Miren ustedes. Yo no sé si lo que he visto todas las veces que he visitado esta Maniobra de Perejaume son humanos, casi humanos o todo esto y nada a la vez. Lo que sí les puedo decir es que tener la posibilidad de asistir a una obra pensada para reconciliarnos con nuestra condición humana y, sobre todo, nuestra condición terrestre, no es algo que suceda muy a menudo y que, cuando se da, a mi me gusta, me interesa y mucho. Y todavía les diré más porque si, además de esta especie de recordatorio, descubro que la típica cara de la luna de toda-la-vida-de-los-progres procede de las que estaban a los pies de las tallas de la santas del barroco o que existe la Fundació Concepció Rabell en cuyo archivo se atesoran 6.895 fichas y 8.080 placas de cristal de nubes extraordinariamente bien realizadas por Eduard Fontseré y Rafael Patxot entre 1912-1937, la cosa ya adquiere, para mí, una suerte de karma tan especial de la que ya no sólo me resulta imposible abstraerme sino que también seguir escribiendo con esa distancia que se requiere para que el resultado no sea tan personal sino más bien profesional, científico, objetivo y serio. Ya ven ustedes.
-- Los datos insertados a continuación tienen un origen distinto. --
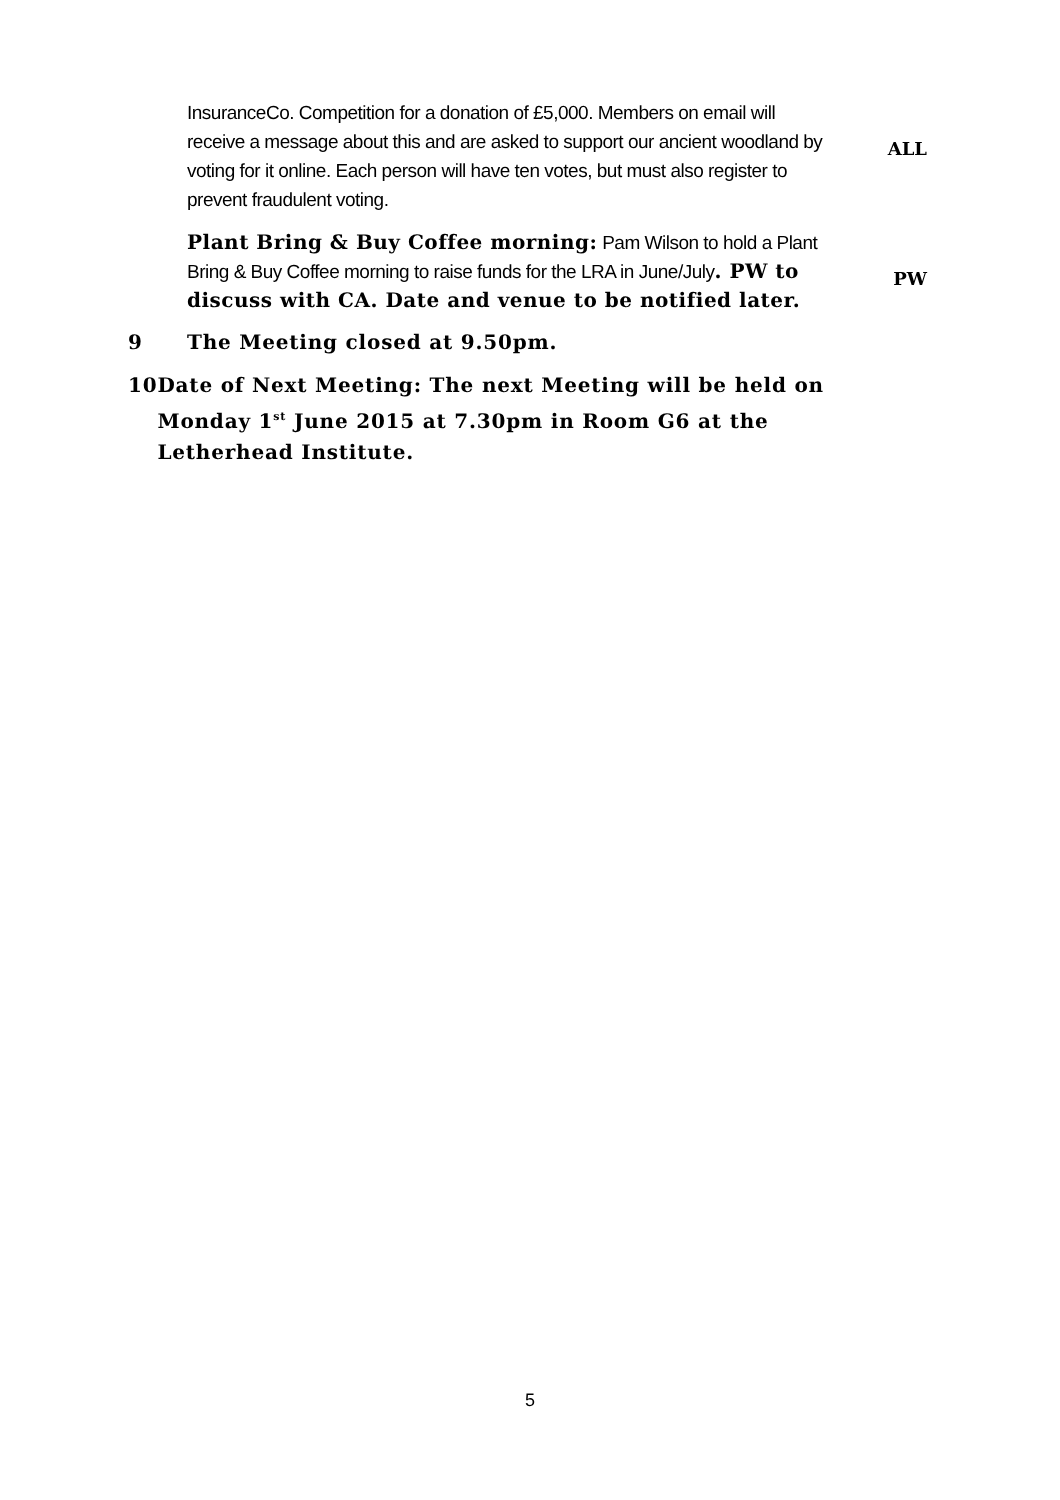InsuranceCo. Competition for a donation of £5,000. Members on email will receive a message about this and are asked to support our ancient woodland by voting for it online. Each person will have ten votes, but must also register to prevent fraudulent voting.
ALL
Plant Bring & Buy Coffee morning: Pam Wilson to hold a Plant Bring & Buy Coffee morning to raise funds for the LRA in June/July. PW to discuss with CA. Date and venue to be notified later.
PW
9 The Meeting closed at 9.50pm.
10 Date of Next Meeting: The next Meeting will be held on Monday 1<sup>st</sup> June 2015 at 7.30pm in Room G6 at the Letherhead Institute.
5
Si volviendo a lo que dice Marina Garcés que dice Plotino, somos lo que miramos, no pienso seguir hablando de lo que he visto en esta Maniobra expositiva de Perejaume. No es por nada. Es sólo una cuestión de pudor.
Nada más.
Más información (Fundació Concepció Rabell / Rafael Patxot)
Más información (Institut Cartogràfic i Geològic)
Más información (Marina Garcés)
Más informació (texto Visión periférica. Ojos para un mundo común)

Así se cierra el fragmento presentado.